Couples have very little stuff to move for their first real home after marriage. That was certainly true for us when we transferred from the one-bedroom apartment of a graduate student at Cornell to a two-bedroom duplex of a postdoctoral fellow at Dartmouth Med. We thought that two trips in our new microbus might accomplish the move. We had traded in our gray VW bug in the spring of 1961 for an expanded VW caterpillar which was pale green and yellow. There was plenty of space, once the middle seat had been removed, certainly enough for a few pieces of furniture and boxes of clothes and stuffed toys Debbie had already begun to accumulate. We looked forward to a shared duplex in Hanover that would be available in June, with the ending of the academic year, when junior faculty would be moving on to the next stages of their own careers.
Technically, the position of a postdoctoral fellow was not a real faculty position; those started with an appointment as an Instructor. We were entitled, however, to rent a partially furnished duplex at the Rivercrest apartments on Lyme Road. The complex housed, primarily, beginning faculty and fellows, at a very reasonable cost. The units were located only a few miles from the medical school, well within walking distance if required. Karen did not drive at the time and so the likelihood was that I, myself, would commute to the lab each day.
Since none of the apartments would be available until turnover time in June, we would need to store our limited belongings somewhere in Hanover. Dr. Lafayette Noda, chairman of the Biochemistry department at Dartmouth Med, kindly offered the use of his barn on his farm in the village of Enfield, near Hanover. He had a wonderful house built in the 1700s, where he and his wife, Mayme, lived with their children. I was envious. It would be a dream to reside in a restored dwelling, dating back to colonial times. We gratefully left our first load of stuff with him.
However, we should have arrived on our final journey to his farm one day earlier than we did. The night before our second arrival in June, his dog had chased a skunk into the barn. The black and white critter stood his ground; his presence would last for the first month of our life in New Hampshire.
We were able to transfer our boxes to our new duplex, where their contents remained inside only at night. Every morning, we hauled much of our clothing and stuffed materials, our daughter’s toys, out to the yard. There they sat in the bright, warm sun of a summer’s day in New England.
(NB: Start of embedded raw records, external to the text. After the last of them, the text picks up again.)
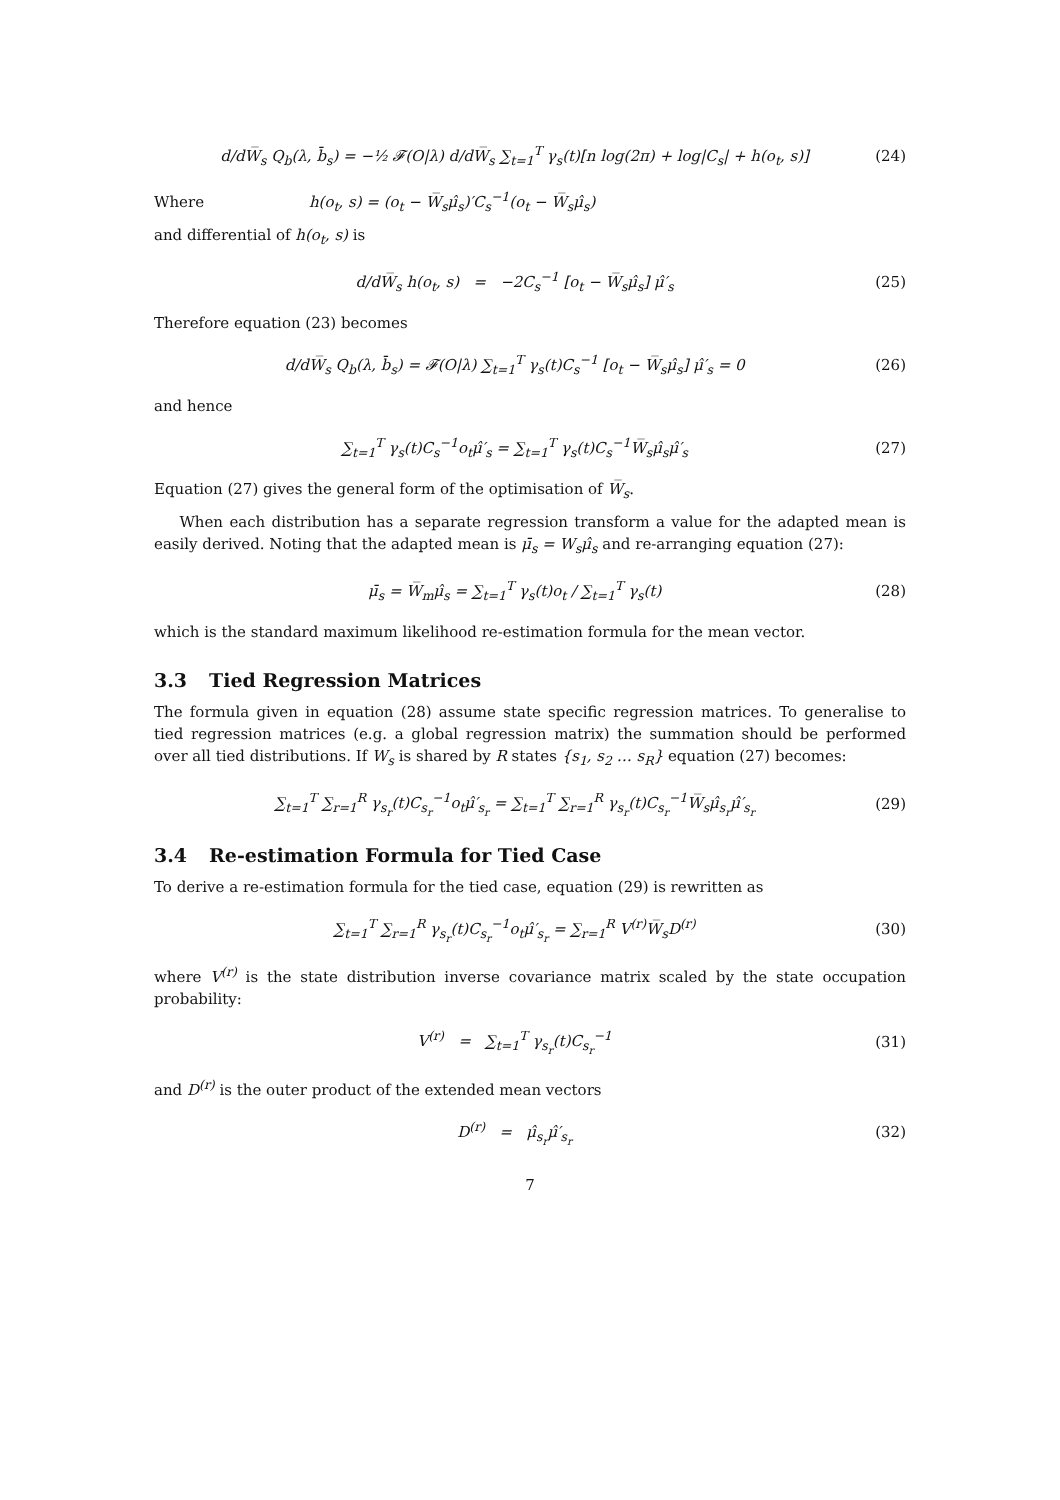d/dW̅<sub>s</sub> Q<sub>b</sub>(λ, b̄<sub>s</sub>) = −½ 𝓕(O|λ) d/dW̅<sub>s</sub> ∑<sub>t=1</sub><sup>T</sup> γ<sub>s</sub>(t)[n log(2π) + log|C<sub>s</sub>| + h(o<sub>t</sub>, s)]
(24)
Where h(o<sub>t</sub>, s) = (o<sub>t</sub> − W̅<sub>s</sub>μ̂<sub>s</sub>)′C<sub>s</sub><sup>−1</sup>(o<sub>t</sub> − W̅<sub>s</sub>μ̂<sub>s</sub>)
and differential of h(o<sub>t</sub>, s) is
d/dW̅<sub>s</sub> h(o<sub>t</sub>, s) = −2C<sub>s</sub><sup>−1</sup> [o<sub>t</sub> − W̅<sub>s</sub>μ̂<sub>s</sub>] μ̂′<sub>s</sub>
(25)
Therefore equation (23) becomes
d/dW̅<sub>s</sub> Q<sub>b</sub>(λ, b̄<sub>s</sub>) = 𝓕(O|λ) ∑<sub>t=1</sub><sup>T</sup> γ<sub>s</sub>(t)C<sub>s</sub><sup>−1</sup> [o<sub>t</sub> − W̅<sub>s</sub>μ̂<sub>s</sub>] μ̂′<sub>s</sub> = 0
(26)
and hence
∑<sub>t=1</sub><sup>T</sup> γ<sub>s</sub>(t)C<sub>s</sub><sup>−1</sup>o<sub>t</sub>μ̂′<sub>s</sub> = ∑<sub>t=1</sub><sup>T</sup> γ<sub>s</sub>(t)C<sub>s</sub><sup>−1</sup>W̅<sub>s</sub>μ̂<sub>s</sub>μ̂′<sub>s</sub>
(27)
Equation (27) gives the general form of the optimisation of W̅<sub>s</sub>.
When each distribution has a separate regression transform a value for the adapted mean is easily derived. Noting that the adapted mean is μ̄<sub>s</sub> = W<sub>s</sub>μ̂<sub>s</sub> and re-arranging equation (27):
μ̄<sub>s</sub> = W̅<sub>m</sub>μ̂<sub>s</sub> = ∑<sub>t=1</sub><sup>T</sup> γ<sub>s</sub>(t)o<sub>t</sub> / ∑<sub>t=1</sub><sup>T</sup> γ<sub>s</sub>(t)
(28)
which is the standard maximum likelihood re-estimation formula for the mean vector.
3.3 Tied Regression Matrices
The formula given in equation (28) assume state specific regression matrices. To generalise to tied regression matrices (e.g. a global regression matrix) the summation should be performed over all tied distributions. If W<sub>s</sub> is shared by R states {s<sub>1</sub>, s<sub>2</sub> … s<sub>R</sub>} equation (27) becomes:
∑<sub>t=1</sub><sup>T</sup> ∑<sub>r=1</sub><sup>R</sup> γ<sub>s<sub>r</sub></sub>(t)C<sub>s<sub>r</sub></sub><sup>−1</sup>o<sub>t</sub>μ̂′<sub>s<sub>r</sub></sub> = ∑<sub>t=1</sub><sup>T</sup> ∑<sub>r=1</sub><sup>R</sup> γ<sub>s<sub>r</sub></sub>(t)C<sub>s<sub>r</sub></sub><sup>−1</sup>W̅<sub>s</sub>μ̂<sub>s<sub>r</sub></sub>μ̂′<sub>s<sub>r</sub></sub>
(29)
3.4 Re-estimation Formula for Tied Case
To derive a re-estimation formula for the tied case, equation (29) is rewritten as
∑<sub>t=1</sub><sup>T</sup> ∑<sub>r=1</sub><sup>R</sup> γ<sub>s<sub>r</sub></sub>(t)C<sub>s<sub>r</sub></sub><sup>−1</sup>o<sub>t</sub>μ̂′<sub>s<sub>r</sub></sub> = ∑<sub>r=1</sub><sup>R</sup> V<sup>(r)</sup>W̅<sub>s</sub>D<sup>(r)</sup>
(30)
where V<sup>(r)</sup> is the state distribution inverse covariance matrix scaled by the state occupation probability:
V<sup>(r)</sup> = ∑<sub>t=1</sub><sup>T</sup> γ<sub>s<sub>r</sub></sub>(t)C<sub>s<sub>r</sub></sub><sup>−1</sup> (31)
and D<sup>(r)</sup> is the outer product of the extended mean vectors
D<sup>(r)</sup> = μ̂<sub>s<sub>r</sub></sub>μ̂′<sub>s<sub>r</sub></sub> (32)
7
Each evening, they were carried back into the apartment, the door of which was kept open most of the time. We never did find out what our new neighbors thought about our actions. We did not ask. Ultimately, sunlight did its job and we were able to reacquire most of our clothing and Debbie’s toys. Fortunately, there is little rain in the Connecticut valley in June.
The duplex held the mandatory two families. Fortunately for our sharing family, the units were not side-by-side but joined back-to-back. Our front doors were not close; neither were the other units located at Rivercrest. We never really did get to know any of the young families living near us. Perhaps, our odorous entrance did have an effect. The man living behind us was a junior member of the ROTC faculty. He was addicted to cleanliness and order. Several times a week, especially during the winter, he would remove all of the chrome-work from his car and scour away the dirt and, in particular, the road salt that had collected there, and required his deepest attention.
Our only neighborly interaction in the complex was the result of Pokey, a small beagle we had acquired for Debbie shortly after moving to Hanover. Pokey coveted anything left in the yards of our neighbors. Karen had the daily task of returning items to their owners. We never felt completely welcomed into the Hanover community during our first year. Fortunately, it didn’t last. The following spring, we moved into town.